The etch came in yesterday and I had enough time to replace the image above with a scan ... then we lost power and my UPS didn't shut down my server, resulting in a harddrive failure and screwing up my wireless printer configuration. So, I've spent most of the day running down new drives, reconfiguring the printer (so I could print out big-o discounts for Best Buy) and now the server is doing its thing.

The bottom line is, I have not spent the day breaking down the material and finalizing the instructions as I'd hoped. Rather than going out tomorrow, I hope to be shipping on Friday.


----------



## Paulbo (Sep 16, 2004)

Whoo hoo! I fixed the server a half hour ahead of schedule.
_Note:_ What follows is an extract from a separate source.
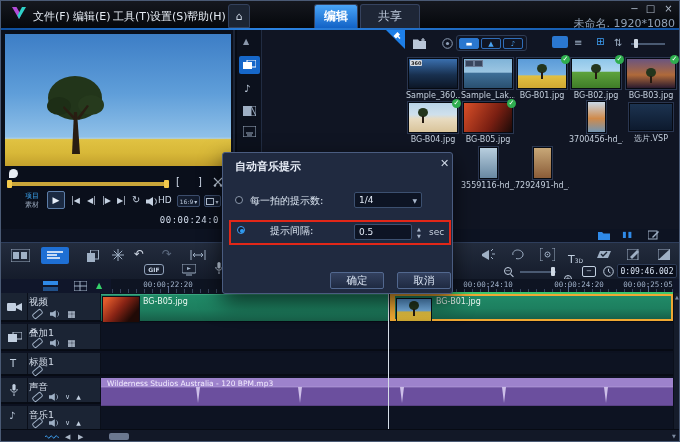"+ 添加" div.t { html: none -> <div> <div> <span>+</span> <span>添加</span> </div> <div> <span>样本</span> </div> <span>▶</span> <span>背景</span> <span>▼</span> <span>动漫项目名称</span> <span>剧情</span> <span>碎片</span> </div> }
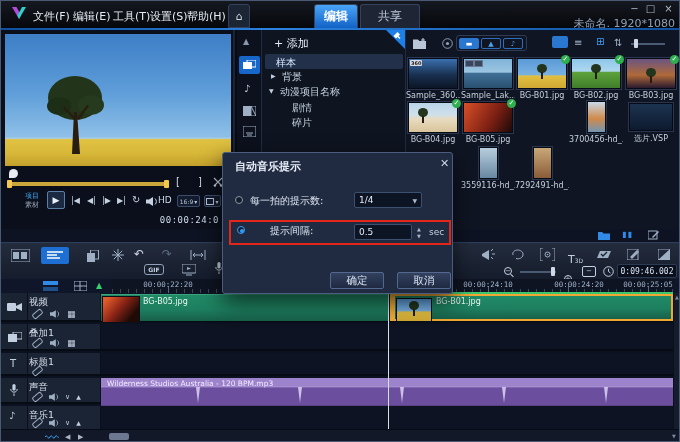"HD" .hdlab { font-weight: normal -> bold }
It's now time to drink heavily and get up tomorrow to do the instructions, and actually ship this puppy out!


----------



## Paulbo (Sep 16, 2004)

I spoke too soon about the server - it was still on the fritz on Thursday and it took all day to fix it. I got the instructions done on Friday and it shipped out on yesterday.

Today I put a set into one of my Galactica kits. I did them quick and didn't use the strongest adhesive, but I think these show how they work.


----------



## sg-99 (Jan 11, 2009)

That looks sharp!:thumbsup:


----------



## Styrofoam_Guy (May 4, 2004)

Very nice looking indeed


----------